As Halsch explained, the project was “narrowly constructed to include not-for-profit operating facilities; for-profit and public entities were not solicited. We vetted well over 100 potential properties and many fell out [as candidates for solar installation] because their rooftops or electrical systems were not adequate. The program did rebate a 50 percent portion of the earned developer fee on each installation and, in some cases, that paid for necessary upgrades.”

Halsch added that all nonprofits who participated received 50% of the developer’s fee, whether upgrades were needed or not; CAP Solar received the other 50%. These fees could be substantial, based upon the size of the installation. Generally, these would be in the $10,000 to $40,000 range. Another reason some entities were unable to participate is that the inclusion of the tax credits made the deals legally complex, These organizations could not engage in the depth of legal review that would have allowed them to feel comfortable with the agreements.

It would appear, based upon details gathered from the website and Mr. Halsch’s statements, that CAP Solar is indeed a very sound project model. Though the end result is similar to what these nonprofits might have arranged through a PPA with a commercial solar company – for example, SolarCity or SunEdison – there are several crucial differences:

  • the nonprofit gets paid to go solar via the 50% development fee, representing thousands to tens of thousands of dollars;
  • with CAP Solar, there is no escalator clause: in other words, the non-profits pay a fixed rate for their solar electricity, so there is no risk that they will lose money over the long term by going solar;
  • nonprofits more easily qualify for the PPA, which otherwise often requires more scrutiny into a nonprofit’s finances.

Asked why IREC praised the “innovative” nature of the program, Halsch believes the reason is that CAP Solar, “as a community renewables project… was financed fully by the capital markets, with no government funding. Of course, there were layers of tax credits which made the deal work, and these are certainly government subsidies. Perhaps the unique part is that we were able to maximize these tax incentives, and layer them together in a way that cut the kilowatt-hour [charges] for the customer in half relative to the private utility, and to hold these rates for 15 years.” Halsch thinks GBCA’s partnership with Goldman Sachs’ Urban Development Group was key to the project’s success, as the group was “committed to the greatest possible benefit to the nonprofit end user.”

As the first phase of installations has met predicted energy goals, GBCA is planning to roll out the project again in New Jersey, and also to expand it to other states.

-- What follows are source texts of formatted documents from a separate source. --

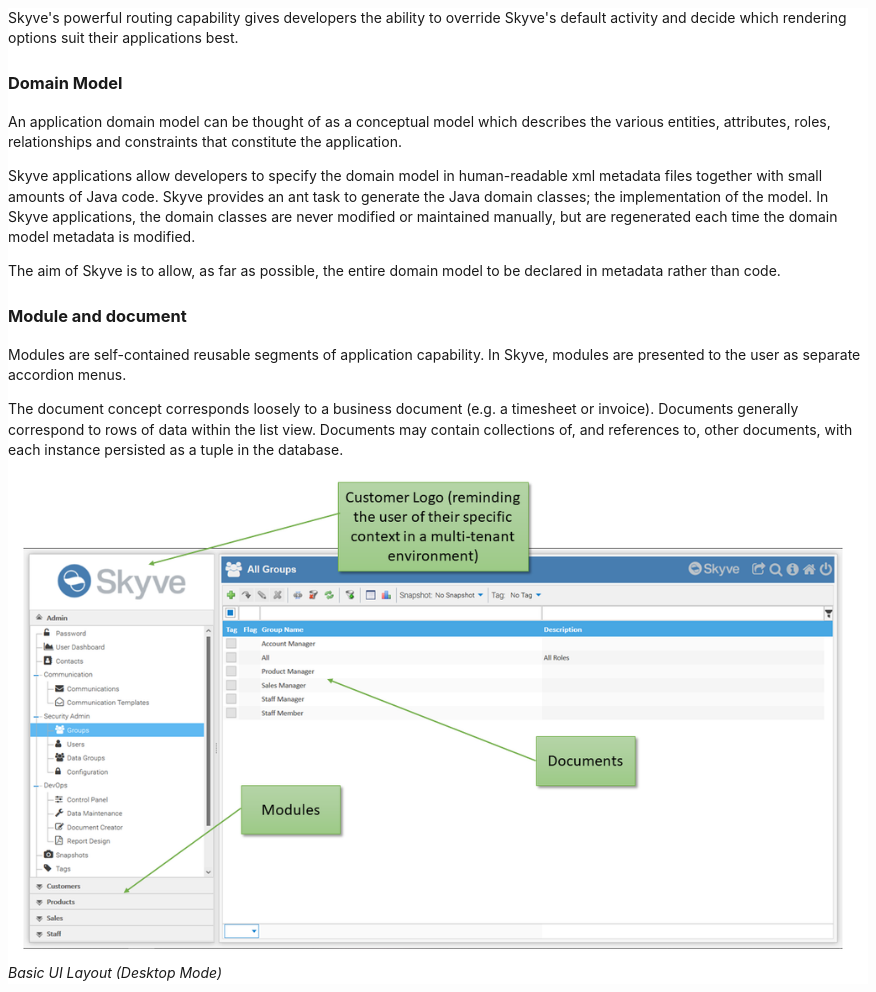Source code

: Skyve's powerful routing capability gives developers the ability to override Skyve's default activity 
and decide which rendering options suit their applications best.

### Domain Model
An application domain model can be thought of as a conceptual model
which describes the various entities, attributes, roles, relationships
and constraints that constitute the application.

Skyve applications allow developers to specify the domain model in
human-readable xml metadata files together with small amounts of Java
code. Skyve provides an ant task to generate the Java domain classes;
the implementation of the model. In Skyve applications, the domain
classes are never modified or maintained manually, but are regenerated
each time the domain model metadata is modified.

The aim of Skyve is to allow, as far as possible, the entire domain
model to be declared in metadata rather than code.

### Module and document

Modules are self-contained reusable segments of application capability.
In Skyve, modules are presented to the user as separate accordion menus.

The document concept corresponds loosely to a business document (e.g. a
timesheet or invoice). Documents generally correspond to rows of data
within the list view. Documents may contain collections of, and
references to, other documents, with each instance persisted as a tuple
in the database.

![Basic UI Layout (DM)](../assets/images/concepts/BasicUILayout_DM.png "Basic UI Layout (DM)")
_Basic UI Layout (Desktop Mode)_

“We are looking at net metering states, where the business model will look a little different,” said Halsch. “Since the cost structure of PV installation is considerably lower than when we installed, we are also looking at models which the capital markets will embrace, without the New Market Tax Credit.”

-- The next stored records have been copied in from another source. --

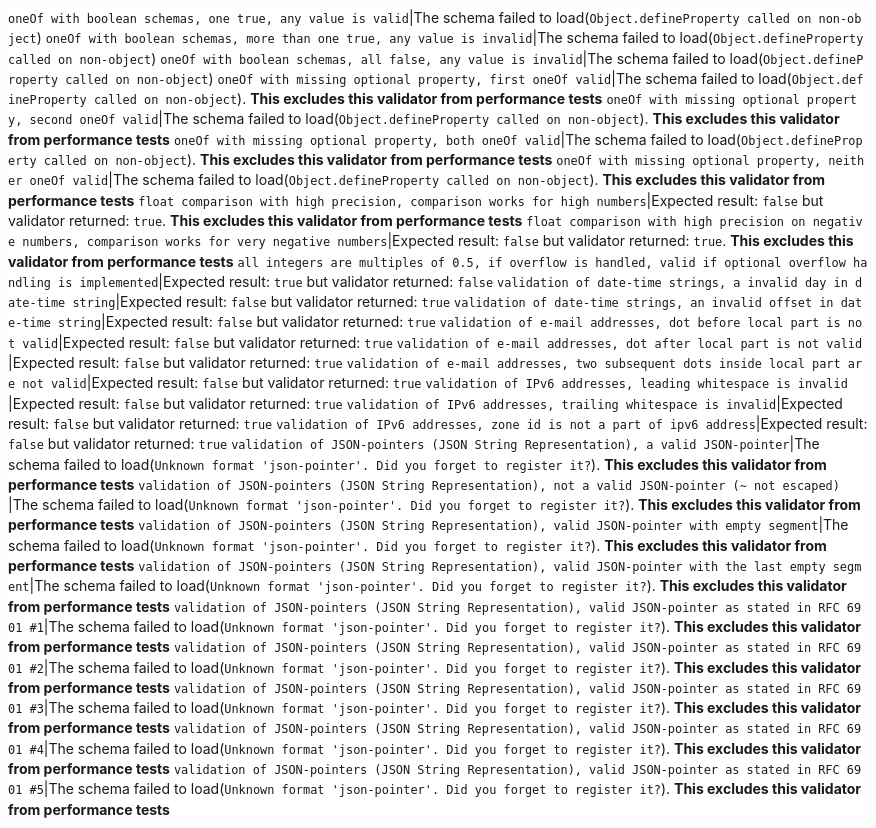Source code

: `oneOf with boolean schemas, one true, any value is valid`|The schema failed to load(`Object.defineProperty called on non-object`)
`oneOf with boolean schemas, more than one true, any value is invalid`|The schema failed to load(`Object.defineProperty called on non-object`)
`oneOf with boolean schemas, all false, any value is invalid`|The schema failed to load(`Object.defineProperty called on non-object`)
`oneOf with missing optional property, first oneOf valid`|The schema failed to load(`Object.defineProperty called on non-object`). **This excludes this validator from performance tests**
`oneOf with missing optional property, second oneOf valid`|The schema failed to load(`Object.defineProperty called on non-object`). **This excludes this validator from performance tests**
`oneOf with missing optional property, both oneOf valid`|The schema failed to load(`Object.defineProperty called on non-object`). **This excludes this validator from performance tests**
`oneOf with missing optional property, neither oneOf valid`|The schema failed to load(`Object.defineProperty called on non-object`). **This excludes this validator from performance tests**
`float comparison with high precision, comparison works for high numbers`|Expected result: `false` but validator returned: `true`. **This excludes this validator from performance tests**
`float comparison with high precision on negative numbers, comparison works for very negative numbers`|Expected result: `false` but validator returned: `true`. **This excludes this validator from performance tests**
`all integers are multiples of 0.5, if overflow is handled, valid if optional overflow handling is implemented`|Expected result: `true` but validator returned: `false`
`validation of date-time strings, a invalid day in date-time string`|Expected result: `false` but validator returned: `true`
`validation of date-time strings, an invalid offset in date-time string`|Expected result: `false` but validator returned: `true`
`validation of e-mail addresses, dot before local part is not valid`|Expected result: `false` but validator returned: `true`
`validation of e-mail addresses, dot after local part is not valid`|Expected result: `false` but validator returned: `true`
`validation of e-mail addresses, two subsequent dots inside local part are not valid`|Expected result: `false` but validator returned: `true`
`validation of IPv6 addresses, leading whitespace is invalid`|Expected result: `false` but validator returned: `true`
`validation of IPv6 addresses, trailing whitespace is invalid`|Expected result: `false` but validator returned: `true`
`validation of IPv6 addresses, zone id is not a part of ipv6 address`|Expected result: `false` but validator returned: `true`
`validation of JSON-pointers (JSON String Representation), a valid JSON-pointer`|The schema failed to load(`Unknown format 'json-pointer'. Did you forget to register it?`). **This excludes this validator from performance tests**
`validation of JSON-pointers (JSON String Representation), not a valid JSON-pointer (~ not escaped)`|The schema failed to load(`Unknown format 'json-pointer'. Did you forget to register it?`). **This excludes this validator from performance tests**
`validation of JSON-pointers (JSON String Representation), valid JSON-pointer with empty segment`|The schema failed to load(`Unknown format 'json-pointer'. Did you forget to register it?`). **This excludes this validator from performance tests**
`validation of JSON-pointers (JSON String Representation), valid JSON-pointer with the last empty segment`|The schema failed to load(`Unknown format 'json-pointer'. Did you forget to register it?`). **This excludes this validator from performance tests**
`validation of JSON-pointers (JSON String Representation), valid JSON-pointer as stated in RFC 6901 #1`|The schema failed to load(`Unknown format 'json-pointer'. Did you forget to register it?`). **This excludes this validator from performance tests**
`validation of JSON-pointers (JSON String Representation), valid JSON-pointer as stated in RFC 6901 #2`|The schema failed to load(`Unknown format 'json-pointer'. Did you forget to register it?`). **This excludes this validator from performance tests**
`validation of JSON-pointers (JSON String Representation), valid JSON-pointer as stated in RFC 6901 #3`|The schema failed to load(`Unknown format 'json-pointer'. Did you forget to register it?`). **This excludes this validator from performance tests**
`validation of JSON-pointers (JSON String Representation), valid JSON-pointer as stated in RFC 6901 #4`|The schema failed to load(`Unknown format 'json-pointer'. Did you forget to register it?`). **This excludes this validator from performance tests**
`validation of JSON-pointers (JSON String Representation), valid JSON-pointer as stated in RFC 6901 #5`|The schema failed to load(`Unknown format 'json-pointer'. Did you forget to register it?`). **This excludes this validator from performance tests**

According to the CAP Solar website, their solar development model is “easily replicable in most communities” where PPA’s are legal. Halsch praised IREC, calling the organization “a recognized thought leader.” He also indicated that he is now communicating with other entities within IREC’s network.

“There are so many smart community leaders who are figuring out solutions to energy challenges,” Halsch said. “IREC’s recognition opens up a dialogue which will ultimately accrue to CAP Solar benefiting many more than the organizations which [originally] benefited from CAP Solar I in New Jersey.”